Thinking Quicker with Thinc
Explosion, the creator of spaCy, Prodigy, and FastAPI, has introduced a lightweight deep learning library called Thinc. Thinc allows you to create multiple models and configurations using wrappers around deep learning libraries such as Tensorflow, PyTorch, and MXNet. Model parameters can be swapped as needed by loading a new configuration file into the architecture. Thinc is also compatible with many deep learning compilers, such as JAX. Porting models to different infrastructures can be a painstaking task for ML engineers, and Thinc will hopefully lessen the burden of this process.
How Microsoft Created the World’s Largest Language Model (For Now)

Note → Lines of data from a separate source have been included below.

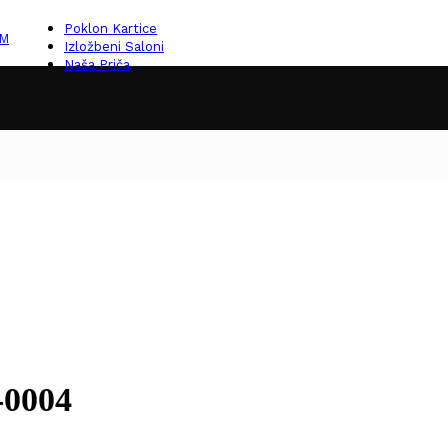
Poklon Kartice
KM
Izložbeni Saloni
Naša Priča
-0004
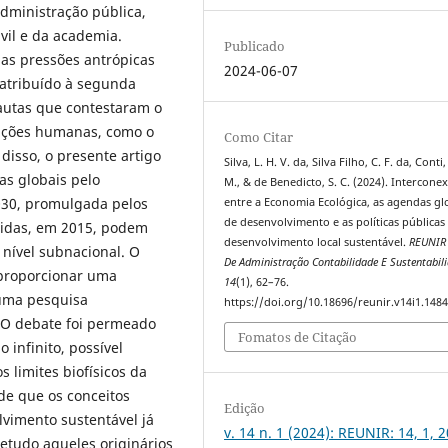
dministração pública,
vil e da academia.
Publicado
as pressões antrópicas
2024-06-07
atribuído à segunda
autas que contestaram o
ações humanas, como o
Como Citar
disso, o presente artigo
Silva, L. H. V. da, Silva Filho, C. F. da, Conti
as globais pelo
M., & de Benedicto, S. C. (2024). Intercone
030, promulgada pelos
entre a Economia Ecológica, as agendas gl
de desenvolvimento e as políticas públicas
idas, em 2015, podem
desenvolvimento local sustentável.
REUNIR 
m nível subnacional. O
De Administração Contabilidade E Sustentabil
 proporcionar uma
14
(1), 62–76.
 uma pesquisa
https://doi.org/10.18696/reunir.v14i1.148
o. O debate foi permeado
Fomatos de Citação
 infinito, possível
 limites biofísicos da
de que os conceitos
Edição
vimento sustentável já
v. 14 n. 1 (2024): REUNIR: 14, 1, 
retudo aqueles originários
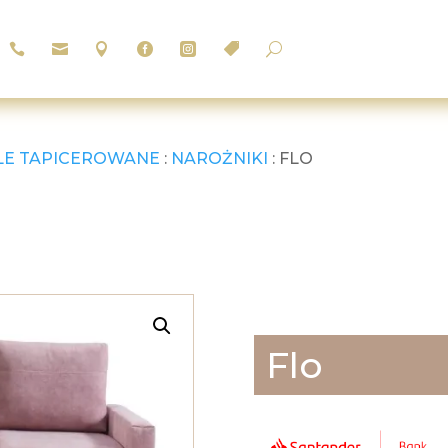






U
LE TAPICEROWANE
:
NAROŻNIKI
: FLO
Flo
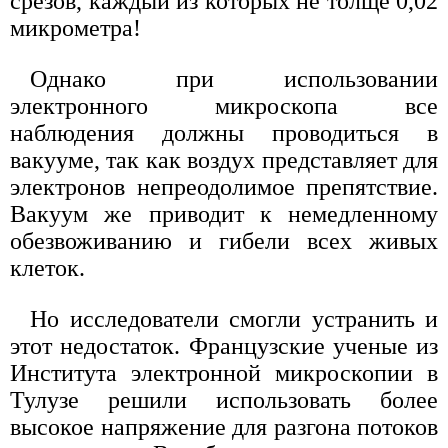
срезов, каждый из которых не толще 0,02
микрометра!
Однако при использовании
электронного микроскопа все
наблюдения должны проводиться в
вакууме, так как воздух представляет для
электронов непреодолимое препятствие.
Вакуум же приводит к немедленному
обезвоживанию и гибели всех живых
клеток.
Но исследователи смогли устранить и
этот недостаток. Французские ученые из
Института электронной микроскопии в
Тулузе решили использовать более
высокое напряжение для разгона потоков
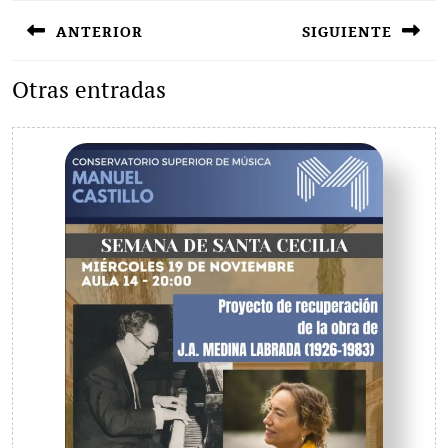
Navegación
de
ANTERIOR
SIGUIENTE
entradas
Entrada
Siguiente
Otras entradas
anterior:
entrada:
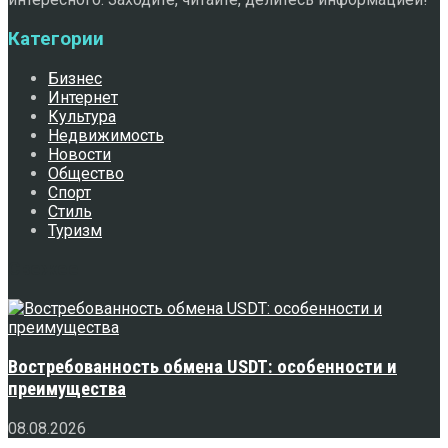
Категории
Бизнес
Интернет
Культура
Недвижимость
Новости
Общество
Спорт
Стиль
Туризм
Свежее
Востребованность обмена USDT: особенности и
преимущества
08.08.2026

Training large language models has been an effective approach to achieving state-of-the-art results in NLP applications. Microsoft unveiled a 17-billion parameter model, nearly twice the size of the next largest language model, called Turing Natural Language Generation or T-NLG. Microsoft claims T-NLG outperforms current state-of-the-art approaches for many common NLP tasks. What makes T-NLG so interesting is the way it was created. Due to its size, T-NLG training had to be parallelized across multiple GPUs using a new Microsoft library called DeepSpeed. Large models are expensive and time-consuming to train; DeepSpeed uses a special ZeRO optimizer that eliminates memory redundancies by sharing necessary information across distributed devices during training. Microsoft claims that DeepSpeed can train 100-billion parameter models, which will likely lead to further advances in state-of-the-art performance.
A Noisy Student is a Good Student
Most state-of-the-art computer vision models are trained in a purely supervised setting, where all data points have a label from which the model can learn to identify patterns. Data labeling is typically time-consuming and expensive, and any solution that lowers the bar for use of labeled data is of great practical value. Semi-supervised learning, which uses unlabeled data to improve the accuracy of a model trained on a relatively small set of labeled data, is one such method. Noisy Student is a variation of the semi-supervised approach that introduces noise to unlabeled data via dropout, stochastic depth, and augmentation. This approach showed a significant improvement of 2% in accuracy on the ImageNet benchmark. We are interested in exploring how this approach can better our computer vision models and potentially be extended to text-based models.
Using the Attention Mechanism for Graph Representations
Graph neural networks (GNNs) apply deep learning methods to graph data. GRAPH-BERT is a completely new architecture that outperforms the state-of-the-art in efficiency and accuracy. Instead of using edge links, GRAPH-BERT trains on samples of link-free subgraphs of the entire graph. This allows for easier parallelization, which in turn leads to increased training efficiency and the ability to apply deep learning to larger graphs.